Disentangling Technical and Content Attributes in Search Engine Ranking: A Comparative Study of Google and Bing

Cebeci G., DİRİ B.

IEEE Access, cilt.14, ss.14777-14793, 2026 (SCI-Expanded, Scopus)

Yayın Türü: Makale / Tam Makale
Cilt numarası: 14
Basım Tarihi: 2026
Doi Numarası: 10.1109/access.2026.3657977
Dergi Adı: IEEE Access
Derginin Tarandığı İndeksler: Science Citation Index Expanded (SCI-EXPANDED), Scopus, Compendex, INSPEC, Directory of Open Access Journals
Sayfa Sayıları: ss.14777-14793
Anahtar Kelimeler: Comparative analysis, content relevance, ranking factors, semantic similarity, system profiling, technical performance
Yıldız Teknik Üniversitesi Adresli: Evet

Özet

This study presents a novel empirical methodology to characterize and compare the ranking environments of major information retrieval systems, specifically Google and Bing. By analyzing technical and content attributes from a dataset of 14,465 Search Engine Results Page (SERP) items collected from a homogeneous commercial discount domain comprising 500 queries, we aim to characterize observable associative patterns between resource attributes and ranking outcomes. The dataset includes Lighthouse performance metrics and advanced content features, such as Sentence-BERT-based semantic similarity. Using K-Means clustering, we identify five resource profiles representing emergent optimization archetypes. The analysis revealed that content-related factors had a higher aggregate importance for both systems (Google: 70.1%, Bing: 61.8%) than technical factors. Specifically, Random Forest feature importance analysis highlighted that for Bing, content volume was a dominant predictor, whereas for Google, semantic relevance signals outweighed pure keyword targeting.

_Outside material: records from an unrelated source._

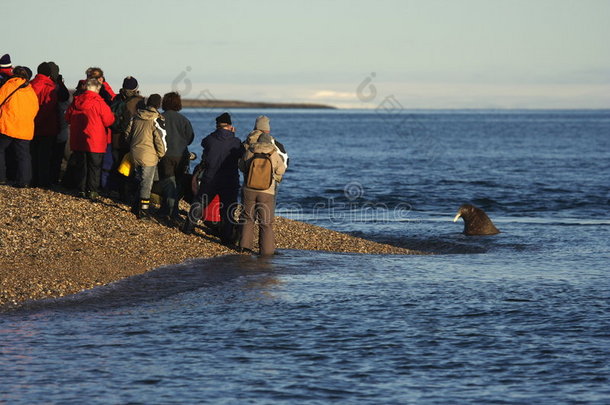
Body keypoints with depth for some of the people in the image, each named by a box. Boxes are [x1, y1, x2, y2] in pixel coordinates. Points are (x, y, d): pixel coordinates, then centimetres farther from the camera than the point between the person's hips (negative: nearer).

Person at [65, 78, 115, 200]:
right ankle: (92, 191, 4)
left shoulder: (75, 101, -1)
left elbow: (68, 118, 12)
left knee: (80, 166, 13)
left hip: (78, 141, 4)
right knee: (94, 167, 6)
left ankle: (82, 190, 16)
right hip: (95, 142, -4)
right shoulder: (99, 103, -14)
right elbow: (109, 121, -9)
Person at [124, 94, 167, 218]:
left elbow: (127, 133, 12)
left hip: (135, 153, 6)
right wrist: (161, 154, -1)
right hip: (149, 156, -6)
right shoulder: (157, 119, -14)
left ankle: (136, 207, 25)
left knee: (139, 181, 20)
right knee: (146, 183, 3)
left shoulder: (136, 116, 4)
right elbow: (160, 139, -16)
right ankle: (142, 210, 4)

We further contextualize these findings within an "Authority–Optimization Trade-off" framework, suggesting that Google’s negative associations for certain on-page optimization signals likely reflect a ranking function that heavily weights latent domain authority over explicit on-page compliance. These findings highlight how modern learning-to-rank systems may differentially weight explicit content features and latent authority signals when balancing relevance, diversity, and quality.